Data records
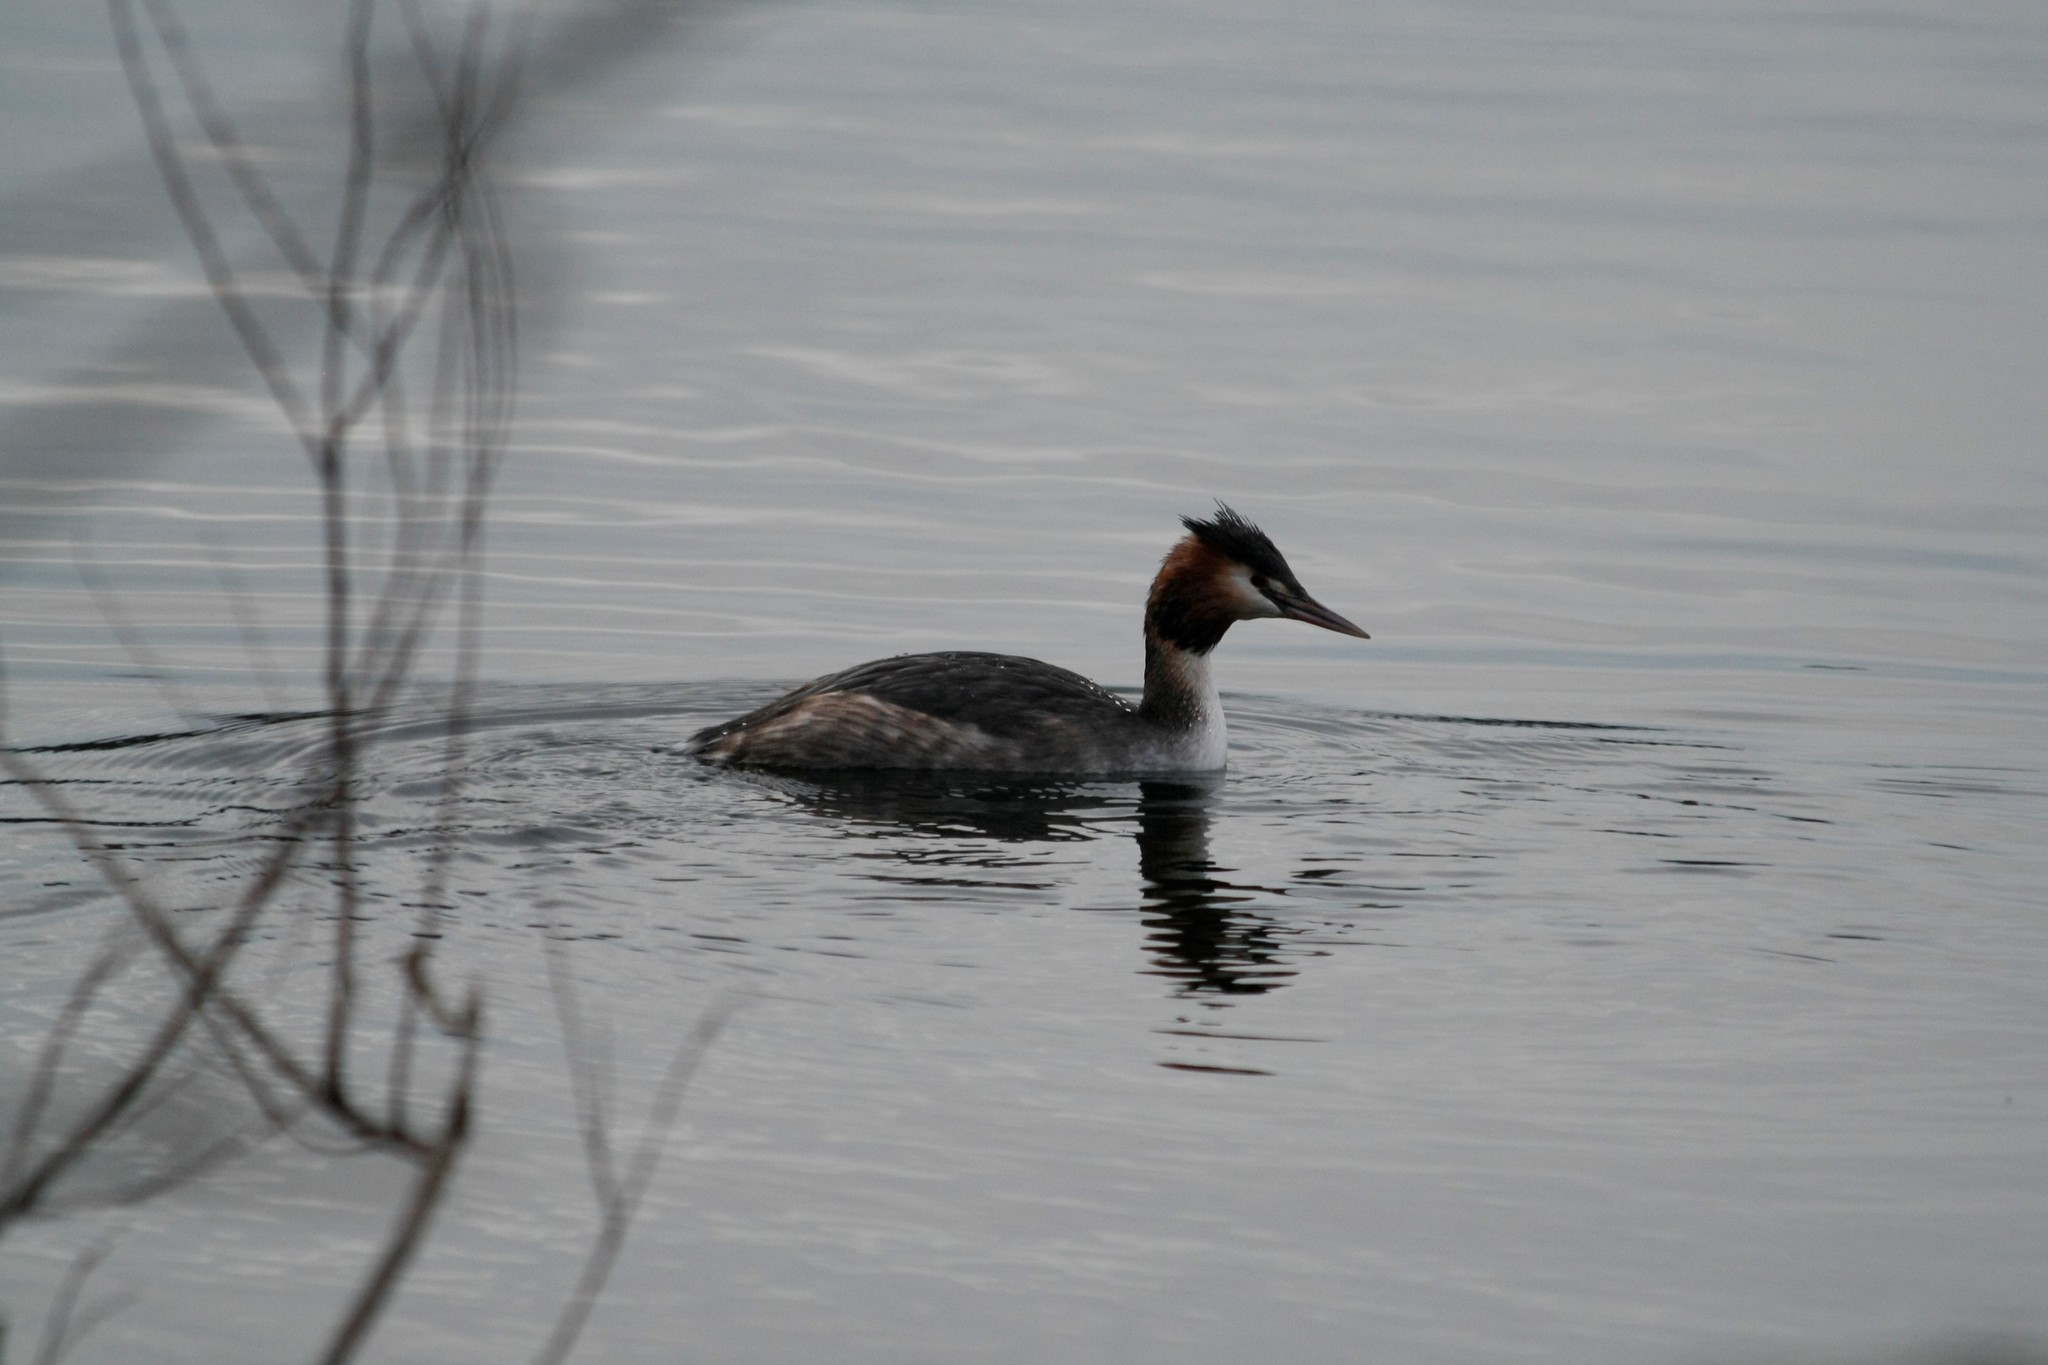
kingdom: Animalia
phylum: Chordata
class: Aves
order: Podicipediformes
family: Podicipedidae
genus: Podiceps
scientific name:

*TASK INSTRUCTIONS*:
Copy every line of the records word for word, leaving out the pictures.

*ANSWER TO THIS EXERCISE*:
kingdom: Animalia
phylum: Chordata
class: Aves
order: Podicipediformes
family: Podicipedidae
genus: Podiceps
scientific name:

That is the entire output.